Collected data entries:
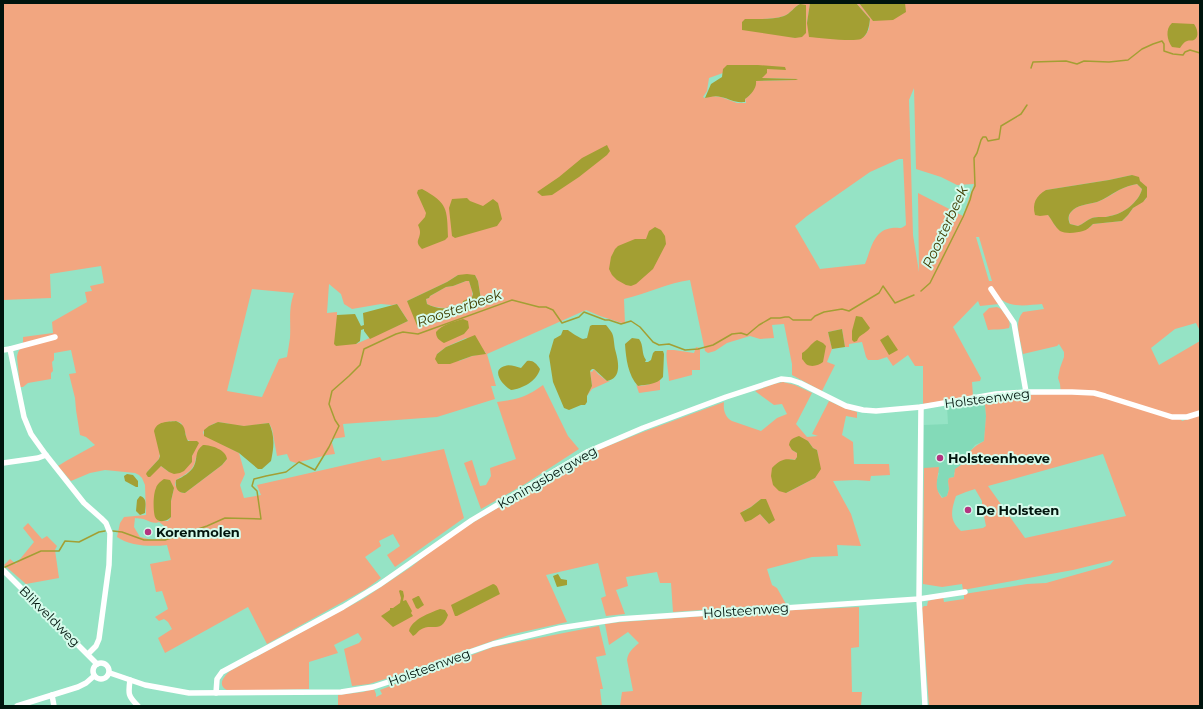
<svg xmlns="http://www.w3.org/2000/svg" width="1203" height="709" viewBox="0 0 1203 709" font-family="Montserrat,sans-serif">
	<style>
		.built { fill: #83dab8 }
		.green { fill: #f2a680; fill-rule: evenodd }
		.water { fill: #a39f33; fill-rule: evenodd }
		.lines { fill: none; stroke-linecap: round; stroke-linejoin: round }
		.stream { stroke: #a39f33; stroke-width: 1.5 }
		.minor { stroke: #fff; stroke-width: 5.5 }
		.poi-dot { fill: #b43481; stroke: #d6fbeb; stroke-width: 1.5 }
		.labels { text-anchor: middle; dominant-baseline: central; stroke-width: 4; stroke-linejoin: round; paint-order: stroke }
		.street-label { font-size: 13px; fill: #00140d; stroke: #d6fbeb }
		.poi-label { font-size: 13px; font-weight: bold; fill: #00140d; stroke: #d6fbeb; text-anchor: start }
		.water-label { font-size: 14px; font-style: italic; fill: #3e3c00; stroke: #d6fbeb }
	</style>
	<rect width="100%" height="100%" fill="#95e3c5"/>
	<polygon class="built" points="983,399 983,405 985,405 986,416 984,441 975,445 968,454 960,460 961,466 954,473 954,477 949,478 948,481 949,489 947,496 943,498 937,490 936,483 939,473 924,468 924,425 948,424 947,406"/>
	<g class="green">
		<path d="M3,3H810L807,23L865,36L869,29L870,19L856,3H859L874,21L905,12V3H1200V331L1196,323L1175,329L1151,348L1159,365L1200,341V411L1180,418L1182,421L1200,415V706H929L922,608L924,606H927L928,601L943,597L944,602L964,599V594L1027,584L1046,583L1110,565L1114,560L1073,570L963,590L962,584L942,587L923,584L924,468L939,467C938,480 933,487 942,498L947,496L949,489L948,481L949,478L954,477L955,469L961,465L960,460C969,453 974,446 984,441L986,416L985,405H983V399C1009,395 1034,394 1061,394L1060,384L1058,378L1060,368L1064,357V352L1059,344L1057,346L1023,354C1021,340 1013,323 1023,312L1044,309L1042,304C1029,305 1013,308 1002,300L999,304L980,306L978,301L953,327L981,378L980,381L972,382L973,396L923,404V366H915L908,355L893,366L887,357L878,360H868L866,357L862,342L849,344V347H845L842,329L828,332L832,349L827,362L835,365L822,391L792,375V364L784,324L772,325L774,338L760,339L750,336L727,343L715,351L708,353L705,351L690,280C667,283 647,294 624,299L625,324L600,316L586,310L487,354L496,386H491L495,399L437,417L343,424L345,437L331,439L335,454L327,455L296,463L290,461L287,454L277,456L272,429L269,423C261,424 252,426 244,426C225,426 219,415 203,432L204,435L239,453L245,474L240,485L244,498L261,495L257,485L380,457L382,461L400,458L444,449L464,518L395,567L387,555L400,546L393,534L379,541L381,546L365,557L381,578L366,589L267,644L248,607L165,653L158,638L172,629L168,622L164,619L159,621L155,617L168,609L162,591L156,592L150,564L171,560L167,545C151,547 130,546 117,537L120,523L124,517L146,515L145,485L142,478L139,475L135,473L105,470L90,473L71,481L58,466L66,461L95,445L86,437L80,435L76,410L75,398L69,374L76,373L71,350L54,353V360L52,362L53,371L51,373V379L28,383L23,387H20L17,357C18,348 24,348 23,337L53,333L52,322L87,302L85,292L92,291L90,286L104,283L101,266L50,274L51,298L3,300ZM800,4L795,38L745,19C758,19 772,20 784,16C790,14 794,7 800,4ZM785,67L767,69L766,73L761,78L797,79L796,80L755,81L750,95L745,99L746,103H737L721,97L711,96L705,98L703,97L707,91L709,78L723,73ZM914,88L916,169L941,177L957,185L974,184L963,216L918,193L919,272L913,235L909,100ZM899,159H903L906,225C900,230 899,227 892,228C873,230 871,250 865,264L820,269L795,226L807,216L870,172ZM1132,175L1140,181L1146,199L1133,208L1128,215L1122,221L1093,224L1089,228L1056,227L1052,220L1048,215L1046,190L1109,180ZM976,237H979L992,281H989ZM458,275H475L478,281L482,306L426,326L407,301L447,282ZM329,284L341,294L344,304L352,309L381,304L392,305L397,304L408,321L356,344L337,315V312L327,313ZM252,289L294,293C288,310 291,321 290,338C289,344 288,351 287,357L279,359L262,397L227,391ZM466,338L486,353L472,356L459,361L437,354L446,347ZM176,421L181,423L186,435V439L190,441L194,450L192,456V462L169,472L161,466L147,472L159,459L166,422ZM1103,454L1126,516L1025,538L988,486ZM196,457L227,459L222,465L185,493H182L175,485L176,480C186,474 195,470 196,457ZM174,488L171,501V517L168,521H159L158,520ZM975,489L982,501V507L986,526L983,528L961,531C949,520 951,511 956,496L966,492ZM135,518C138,519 143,518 146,520C151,522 154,524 159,522L167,528L165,538L152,540L140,537L134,527Z"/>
		<path d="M1137,184L1142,189C1139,202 1123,214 1110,216C1105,218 1097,216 1092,218C1087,220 1083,224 1078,226L1070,224C1069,220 1068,215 1071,212C1076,205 1089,204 1097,202C1105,199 1112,194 1119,190C1125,187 1131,185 1137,184Z"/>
		<path d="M466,281H469C470,285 474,293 472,297C468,304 459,305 452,306C450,306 448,307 446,308C440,308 433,307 427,304L426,299L429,298L430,296L446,287L453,286Z"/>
		<path d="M997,307L1001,309C1005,315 1012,321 1009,328C1002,330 995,329 988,330L983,314L989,308Z"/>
		<path d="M696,347L700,348V370H692V375L669,381C669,373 665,356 667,350H674L694,353Z"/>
		<polygon points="594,369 598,374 607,381 610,381 592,389 587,396 592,386 590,371 592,372"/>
		<polygon points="660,380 660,390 639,393 636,384 638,386 647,385"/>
		<path d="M783,382L795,385L812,393L796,424L807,437L818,436L812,434L829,401L844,408L857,412V418L846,416L842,435L853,442L854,464H889L890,475L871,476L870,481L856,480L833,481L851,514L861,546L837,545L838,556L812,557L767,569L772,585L777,588L786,604L673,612L671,583H660L657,572L626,577L628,586L616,590L625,614L606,616L601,598L606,596L598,563L546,575L567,622L509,635L464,651L414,670L369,684L352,686L344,649L359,643L362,639L358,633L334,645L338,653L309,662V689L229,691C217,686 222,678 230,671L363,599L411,567L440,544L469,525L588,454L643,432L724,402C723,410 725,417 732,421L761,431L777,418L787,414L782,404L774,405L755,391L774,384ZM808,441L813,448L817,450L818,456L815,478L786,493L790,459L795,460L797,457V453L792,450ZM761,499L769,524L760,514L743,511L751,507Z"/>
		<path d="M543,385L568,436L579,449L525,484L481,509L464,463L472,460L480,486L486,485L491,476L490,468L516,459L497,402C518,399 525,398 543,385Z"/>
		<polygon points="28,523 42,539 47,536 57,546 55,550 59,578 26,584 4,565 10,559 16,564 34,542 23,528"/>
		<path d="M859,607V647L851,648L852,692H862L861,706H620L622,692L633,691L627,660C628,652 633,648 639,643L628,632L609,645L605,624L622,622L774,611Z"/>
		<polygon points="599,626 606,655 596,657 603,689 600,689 602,706 338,706 338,695 363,692 374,689 376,694 376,697 382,694 380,690 493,647"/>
	</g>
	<g class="water">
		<path d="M810,3H856L870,19C869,27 868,35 861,39C853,42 819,38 809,37L807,23Z"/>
		<polygon points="859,3 905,3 906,12 893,20 873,21"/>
		<path d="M800,4L806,5V33L802,37L795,38L742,30V22L745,19C758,19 772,20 784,16C790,14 794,7 800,4Z"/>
		<path d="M1172,23L1194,24C1197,28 1200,37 1194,40C1192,41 1189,40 1187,41C1184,42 1182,45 1180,48L1172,47C1167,40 1165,29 1172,23Z"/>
		<path d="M727,65H758L785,67L786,70L767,69V73L762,78L798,79L796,80L756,81C757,88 751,95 745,99V102C733,103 731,99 721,97C715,95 710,97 705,98L711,84L722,77L723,69Z"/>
		<polygon points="607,145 610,151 607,155 579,177 552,195 542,196 537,192 559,177 582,158"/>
		<path d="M1132,175L1139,177L1140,181L1147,187V197L1143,202L1133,208L1128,215L1122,221L1093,224C1090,227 1087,230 1083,231C1077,233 1065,234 1060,231C1055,227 1052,220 1048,215L1040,216L1035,215C1032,203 1036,196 1046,190L1109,180ZM1137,184L1142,189C1139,202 1123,214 1110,216C1105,218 1097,216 1092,218C1087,220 1083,224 1078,226L1070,224C1068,220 1068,215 1071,212C1076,205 1089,204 1097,202C1105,199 1111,194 1119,190C1125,187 1131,185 1137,184Z"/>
		<path d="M422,189C448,203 447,209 448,237L445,240L422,249C414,241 420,240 420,232C420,230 419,227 418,225L425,217L426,213L417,193L418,190Z"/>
		<polygon points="467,198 470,201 483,206 493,199 498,203 502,219 497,226 455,238 452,236 449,208 452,199"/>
		<polygon points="655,227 661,230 665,236 666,244 653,269 636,284 631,286 626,285 617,280 612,275 609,269 611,257 615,249 618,246 635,239 646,239 649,231"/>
		<path d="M467,274L475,275L478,281L482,306L418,328L407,301L447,282L458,275ZM466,281H469L473,294L472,297L463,301L462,305C458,306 456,305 453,306C450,306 448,307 446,308C440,309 433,307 427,304L426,299L429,298L430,296L446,287L453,286Z"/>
		<polygon points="397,304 408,321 370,339 364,331 364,329 361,330 360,341 356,344 336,346 334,344 337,315 355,314 361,326 364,325 363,313"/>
		<path d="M856,316L862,317L870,328C866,334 859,334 857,341L854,342L852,340V331Z"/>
		<path d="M463,319L468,321L469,328L464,334L444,343C439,340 436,338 436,332C443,324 453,322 463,319Z"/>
		<path d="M592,325H606C608,327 610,330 612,333C614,337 614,344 615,349C618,360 623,378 607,381L594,369H592L590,371L592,386L587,396V402L585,405H581L569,410L564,408L553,382L549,356L554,339L561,335L563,330H568C570,332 580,338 583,339L587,338L590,326Z"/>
		<polygon points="842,329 845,347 832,349 828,332"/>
		<polygon points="475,335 486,354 472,356 450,364 438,364 435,359 437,354 446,347"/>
		<polygon points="888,335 898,350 889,355 880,340"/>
		<path d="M632,338L639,339C644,345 641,354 646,360L645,362H648L651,360L653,353L655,351H663L664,354L663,377C657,385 647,384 638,386C628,375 626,359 625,344Z"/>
		<path d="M817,340L823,343L826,346L823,362C819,365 812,368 806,364C805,363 804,361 802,359V353C809,349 810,344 817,340Z"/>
		<path d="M527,361C533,360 536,363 540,369C537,381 522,389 511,390C503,386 490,370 505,366C509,364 517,367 521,368Z"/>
		<path d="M176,421C188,426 183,432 188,441H197L199,443L192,456V462L184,471L180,473L174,474L169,472L161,466L150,477H148L146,474L147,472L159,459L160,456L154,431C157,421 167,422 176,421Z"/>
		<path d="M218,422L244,426L269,423C275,436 274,447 271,461L262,469H258L239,453L204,436V430L209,426Z"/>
		<path d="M799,436L808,441L813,448L817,450L821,469L815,478L786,493L779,491L773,485L771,476L772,468C780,460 784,458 795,460L797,457V453L792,450L789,445C790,439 793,438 799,436Z"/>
		<path d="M203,445C212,445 226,450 227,459L222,465L185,493C177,493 175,487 176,480C183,477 191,472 194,466C198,458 194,452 203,445Z"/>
		<polygon points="127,474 133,475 138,481 138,487 136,487 125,481 124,476"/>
		<path d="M164,479L170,480L174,488L171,501V517C168,521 158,524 155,517C153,511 153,494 156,488C157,484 161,481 164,479Z"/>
		<path d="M140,496C148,498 145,507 145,513L140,515L136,511L137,500Z"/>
		<polygon points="766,499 775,520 769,524 760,514 751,520 745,522 740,513 751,507 761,499"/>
		<polygon points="558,574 561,579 567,580 567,585 557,587 553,576"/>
		<path d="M493,584C498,585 498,590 500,594L457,616H455L451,605Z"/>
		<polygon points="400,590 403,591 404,596 403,601 406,600 412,611 411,613 413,616 393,627 382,617 381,616 390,610 390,608 393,608 400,603 401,598 399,591"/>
		<polygon points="418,596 419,596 424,605 418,609 416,608 412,599"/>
		<path d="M440,609L445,610L448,615C441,635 431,622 420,630C417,632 417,634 413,636L409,631C412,619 430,613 440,609Z"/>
	</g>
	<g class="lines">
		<g class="stream">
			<polyline points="1031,68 1033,62 1066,61 1077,64 1084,61 1109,62 1128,60 1142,49 1153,44 1162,41 1164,44 1164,51 1173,54 1183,55 1185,52 1190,50 1200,53"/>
			<polyline points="921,291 930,283 963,217 970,200 972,192 975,186 974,158 977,153 981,140 983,137 986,137 988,141 999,139 1001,126 1021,114 1027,105"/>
			<polyline points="113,531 122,532 144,540 165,540 207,526 225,518 261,519 257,491 252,486 254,479 266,476 286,472 299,462 315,470 329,447 339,426 335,420 329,404 332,391 349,376 360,365 364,349 396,334 403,332 418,334 512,300 539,307 546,307 553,310 562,323 579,317 584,312 605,320 609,320 621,324 631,321 640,327 653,342 659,345 669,344 685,350 698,349 713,345 732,334 741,333 747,335 759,325 771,318 780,318 785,317 789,317 793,320 811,320 815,316 824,312 842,309 849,311 879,293 883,286 895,303 914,295"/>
			<polyline points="3,568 41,551 59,551 65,541 79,542 99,532 105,531"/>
		</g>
		<g class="minor">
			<polyline points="991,289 1014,323 1026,392"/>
			<polyline points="10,349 24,417 31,434 46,455 84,503 101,518 106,523 110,533 109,565 99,639 96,646 88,654"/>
			<polyline points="3,350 10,349 55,337"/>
			<polyline points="921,407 919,599 925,706"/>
			<polyline points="3,463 38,458 46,455"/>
			<polyline points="3,570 97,664"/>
			<circle cx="101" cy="671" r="8"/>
			<polyline points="110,673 145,685 189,693 341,692 373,687 416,673 461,655 493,644 560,628 619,619 919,599 965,592"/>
			<path d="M130,680C128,694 128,696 138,706"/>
			<polyline points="216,693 217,679 222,672 343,607 379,585 472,520 587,452 643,428 726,397 781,379 791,380 800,383 846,406 863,410 876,411 921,407 996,394 1026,392 1072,392 1094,393 1105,396 1172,417 1187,417 1200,413"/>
			<polyline points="52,695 54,706"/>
			<polyline points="17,706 78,687 86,683 94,676"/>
		</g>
	</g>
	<g class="poi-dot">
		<circle cx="940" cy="458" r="4"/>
		<circle cx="968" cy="510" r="4"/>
		<circle cx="148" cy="532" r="4"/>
	</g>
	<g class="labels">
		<g class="street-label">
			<text transform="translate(987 398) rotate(-7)">Holsteenweg</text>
			<text transform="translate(547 477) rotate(-30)">Koningsbergweg</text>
			<text transform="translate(746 610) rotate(-4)">Holsteenweg</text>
			<text transform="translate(50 616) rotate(45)">Blikveldweg</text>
			<text transform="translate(429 667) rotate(-20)">Holsteenweg</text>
		</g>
		<g class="poi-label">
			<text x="948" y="458">Holsteenhoeve</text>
			<text x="976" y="510">De Holsteen</text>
			<text x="156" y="532">Korenmolen</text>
		</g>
		<g class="water-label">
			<text transform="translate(945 227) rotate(-65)">Roosterbeek</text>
			<text transform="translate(459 308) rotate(-19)">Roosterbeek</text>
		</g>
	</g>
	<rect width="1203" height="709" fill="none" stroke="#00140d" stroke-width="8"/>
</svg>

# Task to complete
Please find all lines of the entries that hold the string "round" and copy them.

# Exercise solution
		.lines { fill: none; stroke-linecap: round; stroke-linejoin: round }
		.labels { text-anchor: middle; dominant-baseline: central; stroke-width: 4; stroke-linejoin: round; paint-order: stroke }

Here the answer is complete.